The purpose is to make it easier for me to contact you, and to use as
a basis for discussions between us as necessary. The idea is to keep
it low-traffic (please!).

Below is a short report from Jennifer Bruer, our managing editor,
based on notes she took at the editorial board meeting at CHI 98. If
it comes as a shock to you to hear that there was such a meeting, it
is because I couldn't find an email address for you in time.

There are still 3 people who I only have rubber email addresses for:

        John Rheinfrank
        Richard Rubinstein
        Craig Wier

and possibly John Thomas (though it may just be a transient fault at
his end which bounced his email).

If anyone can help here, I'd love to hear.

A major issue at the meeting was the creation of Special Issues. If
you think you can organise a special issue on any topic, please get in
touch with me. In any case, we need your help in acquisition of
material. If you see or hear anything that would be good in
interactions, please let us know!

Thanks all!

Best wishes,

Steven Pemberton

----

interactions Editorial Board Lunch Meeting, Tuesday 21 April 1998, 12:00-13:00

In attendance were (maybe incomplete, as people came and went during
the meeting): Steven Pemberton (Editor-in-Chief), Jay Blickstein
(Executive Editor), Jennifer Bruer (Managing Editor), David Riederman
(SIGCHI ACM Liaison), Board Members: Randolph Bias, Tyler Blake, Alan
Edwards, Wayne Gray, Jonathan Grudin, Austin Henderson, Tom Hewett,
Karen Holtzblatt, Robert Jacob, Steven Jacobs, Finn Kensing, Thomas
Landauer, Gene Lynch, Aaron Marcus, Ian McClelland, Jim Miller,
Michael Muller, Jakob Nielsen, Dan Olsen, Steven Poltrock, Kathleen
Potosnak, Kevin Schofield, Tom Stewart, John Thomas.

Steven Pemberton chaired the meeting and asked what the members like
about interactions, and what they don't like.
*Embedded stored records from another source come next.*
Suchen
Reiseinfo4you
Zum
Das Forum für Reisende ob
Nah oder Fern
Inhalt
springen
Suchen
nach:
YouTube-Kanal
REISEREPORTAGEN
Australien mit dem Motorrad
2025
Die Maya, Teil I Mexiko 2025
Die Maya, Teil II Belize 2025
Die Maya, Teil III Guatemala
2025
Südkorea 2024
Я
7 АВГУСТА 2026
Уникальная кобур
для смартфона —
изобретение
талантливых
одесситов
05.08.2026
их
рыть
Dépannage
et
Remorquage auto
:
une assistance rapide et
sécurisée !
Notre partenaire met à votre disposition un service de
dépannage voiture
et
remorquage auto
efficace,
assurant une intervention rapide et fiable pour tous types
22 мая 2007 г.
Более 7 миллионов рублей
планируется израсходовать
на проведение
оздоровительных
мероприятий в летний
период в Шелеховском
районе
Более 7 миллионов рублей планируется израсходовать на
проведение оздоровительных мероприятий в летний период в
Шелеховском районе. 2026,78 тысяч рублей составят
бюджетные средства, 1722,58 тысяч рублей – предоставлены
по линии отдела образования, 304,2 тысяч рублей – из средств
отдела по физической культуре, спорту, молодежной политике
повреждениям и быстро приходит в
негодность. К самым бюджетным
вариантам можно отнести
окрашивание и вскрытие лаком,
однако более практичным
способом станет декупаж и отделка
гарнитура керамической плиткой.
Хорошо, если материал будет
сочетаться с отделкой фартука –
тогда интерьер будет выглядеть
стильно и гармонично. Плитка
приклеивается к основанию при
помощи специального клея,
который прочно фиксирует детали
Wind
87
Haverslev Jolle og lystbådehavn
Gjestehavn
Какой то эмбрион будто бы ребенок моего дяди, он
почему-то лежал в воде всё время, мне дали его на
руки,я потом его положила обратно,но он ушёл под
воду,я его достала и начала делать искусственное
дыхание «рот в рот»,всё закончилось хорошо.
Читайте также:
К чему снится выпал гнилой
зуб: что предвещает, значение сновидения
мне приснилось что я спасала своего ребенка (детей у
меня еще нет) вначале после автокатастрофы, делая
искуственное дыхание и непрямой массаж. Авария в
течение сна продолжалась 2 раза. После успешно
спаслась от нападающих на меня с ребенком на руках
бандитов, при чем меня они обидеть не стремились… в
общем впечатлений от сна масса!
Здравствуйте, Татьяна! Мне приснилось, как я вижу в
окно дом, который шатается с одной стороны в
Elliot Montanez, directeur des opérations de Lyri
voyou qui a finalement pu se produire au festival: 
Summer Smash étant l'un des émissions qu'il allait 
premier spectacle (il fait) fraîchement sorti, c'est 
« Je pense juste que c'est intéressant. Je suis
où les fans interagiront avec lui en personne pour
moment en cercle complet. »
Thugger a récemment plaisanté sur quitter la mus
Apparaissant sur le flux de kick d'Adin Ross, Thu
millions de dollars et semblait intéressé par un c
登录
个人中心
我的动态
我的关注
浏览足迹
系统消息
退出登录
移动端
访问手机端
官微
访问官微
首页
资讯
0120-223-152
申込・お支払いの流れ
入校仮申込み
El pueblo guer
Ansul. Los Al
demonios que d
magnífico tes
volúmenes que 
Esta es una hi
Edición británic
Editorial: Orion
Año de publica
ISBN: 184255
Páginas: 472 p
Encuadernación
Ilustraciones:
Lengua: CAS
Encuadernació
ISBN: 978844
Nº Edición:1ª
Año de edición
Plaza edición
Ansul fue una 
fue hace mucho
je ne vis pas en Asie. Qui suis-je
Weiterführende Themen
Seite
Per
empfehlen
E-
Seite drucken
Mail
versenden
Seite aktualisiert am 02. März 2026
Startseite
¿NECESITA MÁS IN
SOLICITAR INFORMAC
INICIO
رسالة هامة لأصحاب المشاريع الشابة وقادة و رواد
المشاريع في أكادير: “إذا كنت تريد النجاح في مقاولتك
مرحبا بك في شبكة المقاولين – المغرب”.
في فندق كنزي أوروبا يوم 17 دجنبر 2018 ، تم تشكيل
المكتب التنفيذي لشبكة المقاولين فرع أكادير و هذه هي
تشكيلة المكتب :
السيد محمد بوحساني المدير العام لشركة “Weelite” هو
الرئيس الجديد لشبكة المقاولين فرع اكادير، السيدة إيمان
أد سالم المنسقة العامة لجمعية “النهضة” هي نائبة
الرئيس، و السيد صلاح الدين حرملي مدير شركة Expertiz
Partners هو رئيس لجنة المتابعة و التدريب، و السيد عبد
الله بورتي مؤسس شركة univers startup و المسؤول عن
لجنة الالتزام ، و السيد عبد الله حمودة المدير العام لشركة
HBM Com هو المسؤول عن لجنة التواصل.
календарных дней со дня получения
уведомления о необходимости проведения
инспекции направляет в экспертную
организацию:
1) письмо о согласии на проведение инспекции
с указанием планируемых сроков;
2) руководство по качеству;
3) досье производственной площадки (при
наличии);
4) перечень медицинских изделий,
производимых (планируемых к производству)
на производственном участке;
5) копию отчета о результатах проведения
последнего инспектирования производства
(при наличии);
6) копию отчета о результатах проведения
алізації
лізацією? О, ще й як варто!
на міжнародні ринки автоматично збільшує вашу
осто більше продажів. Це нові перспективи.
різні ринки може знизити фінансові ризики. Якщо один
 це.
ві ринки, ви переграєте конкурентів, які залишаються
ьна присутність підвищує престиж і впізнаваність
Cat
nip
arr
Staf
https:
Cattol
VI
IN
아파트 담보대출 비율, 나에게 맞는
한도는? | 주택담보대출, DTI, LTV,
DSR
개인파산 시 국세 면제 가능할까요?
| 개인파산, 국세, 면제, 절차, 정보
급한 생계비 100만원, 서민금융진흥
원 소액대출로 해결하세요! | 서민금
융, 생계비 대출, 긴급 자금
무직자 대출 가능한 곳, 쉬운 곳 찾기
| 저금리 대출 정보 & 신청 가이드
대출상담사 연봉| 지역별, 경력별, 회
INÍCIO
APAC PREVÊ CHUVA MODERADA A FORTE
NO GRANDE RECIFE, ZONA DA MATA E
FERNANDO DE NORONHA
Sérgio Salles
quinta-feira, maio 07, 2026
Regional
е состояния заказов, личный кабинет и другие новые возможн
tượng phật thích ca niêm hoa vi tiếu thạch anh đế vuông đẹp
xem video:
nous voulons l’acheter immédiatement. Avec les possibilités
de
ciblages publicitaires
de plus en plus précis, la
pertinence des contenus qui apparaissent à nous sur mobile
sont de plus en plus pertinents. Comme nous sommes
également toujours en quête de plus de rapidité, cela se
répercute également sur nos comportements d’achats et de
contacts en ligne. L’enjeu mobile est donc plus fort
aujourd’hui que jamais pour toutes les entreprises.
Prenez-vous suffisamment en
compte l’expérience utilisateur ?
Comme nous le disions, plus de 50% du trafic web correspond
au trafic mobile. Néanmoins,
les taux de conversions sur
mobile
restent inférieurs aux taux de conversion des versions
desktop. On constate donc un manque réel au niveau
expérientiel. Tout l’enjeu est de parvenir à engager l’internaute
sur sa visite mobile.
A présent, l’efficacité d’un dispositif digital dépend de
Most responses were very positive. Some comments:

Karen Holtblatt: play on the domain idea (like done at CHI 98),
Currently, the content is not always hanging together, interactions is
not building areas for authors to write.

Jakob Nielsen: interactions needs to write more for Web designers. Get
content for them and advertise.

The idea of having themes in each issue was raised. Kevin Schofield asked
if we should have themes in each issue. The editorial board agreed that
some issues with themes are a good idea, but not every issue needs to
have a theme.

Steven Pemberton asked the editorial board to get more involved with
acquisition of articles. The board said if they were asked to find
articles or writers for specific topics, that would help. It's not
that easy to just ask people to write about anything they are working
on, but a focus of content would help.  There was a consensus that
short, snappy articles are preferred.

Tom Hewett said interactions currently is responsive not proactive --
perhaps that should change.

The review process was discussed. The board agreed we need to revisit the
review process. Asked: how many reviewers does each paper need? How long
does it take for a paper to be reviewed? If it takes too long, people
will not want to submit articles to interactions. Reviewers need to know
what the magazine is about.

There was discussion of the Design Awards (run in the May/June 1996
issue). Who owns the awards -- interactions, SIGCHI,...? The consensus
is (as stated by Karen Holtzblatt) -- do it if you can fund it. No one
wants to do an inadequate job. If we are to have Design Awards, there
needs to be a winner, and money needs to be spent to do it right. The
board agreed that SIGCHI should own the Awards.

The discussion of CHI as a society and where interactions would fit in
was begun. Steven Pemberton proposed that in the future interactions
could become the flagship publication of SIGCHI, and that the Bulletin
would become an on-line publication. Some people objected to the Bulletin
becoming completely on-line for the following reasons: not everyone,
especially people in developing countries, have access (Michael Muller),
not all students would have access because not all universities and
colleges provide students with access to the internet (Kevin Schofield).

An email list is being created for all members of the editorial board so
there can be more discussion and connectivity for the editorial board.